• **To do**:
Count the lines in the items below that contain the string "Bones", and reply with that number alone.
──────
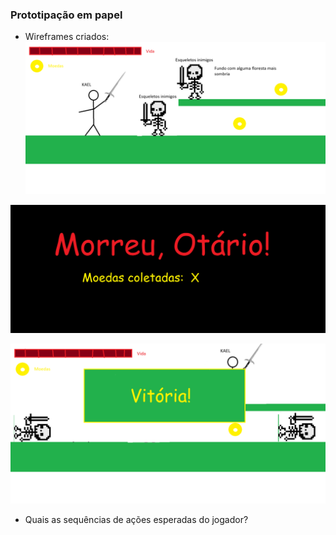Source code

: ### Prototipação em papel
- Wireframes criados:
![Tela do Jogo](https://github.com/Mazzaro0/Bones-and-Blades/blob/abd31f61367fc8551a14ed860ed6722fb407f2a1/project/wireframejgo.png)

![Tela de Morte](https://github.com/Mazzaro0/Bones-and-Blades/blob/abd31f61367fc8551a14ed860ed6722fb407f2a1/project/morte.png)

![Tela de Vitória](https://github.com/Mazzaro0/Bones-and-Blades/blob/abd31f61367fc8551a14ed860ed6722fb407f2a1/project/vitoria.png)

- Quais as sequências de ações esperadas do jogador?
──────
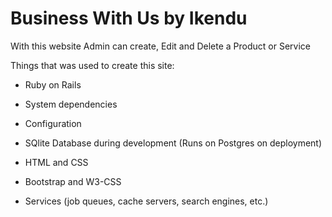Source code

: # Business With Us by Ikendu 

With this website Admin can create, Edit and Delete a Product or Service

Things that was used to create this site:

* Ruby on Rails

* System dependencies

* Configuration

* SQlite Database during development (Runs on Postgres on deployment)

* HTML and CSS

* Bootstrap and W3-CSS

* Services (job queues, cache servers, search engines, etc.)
──────
• **Task output**:
3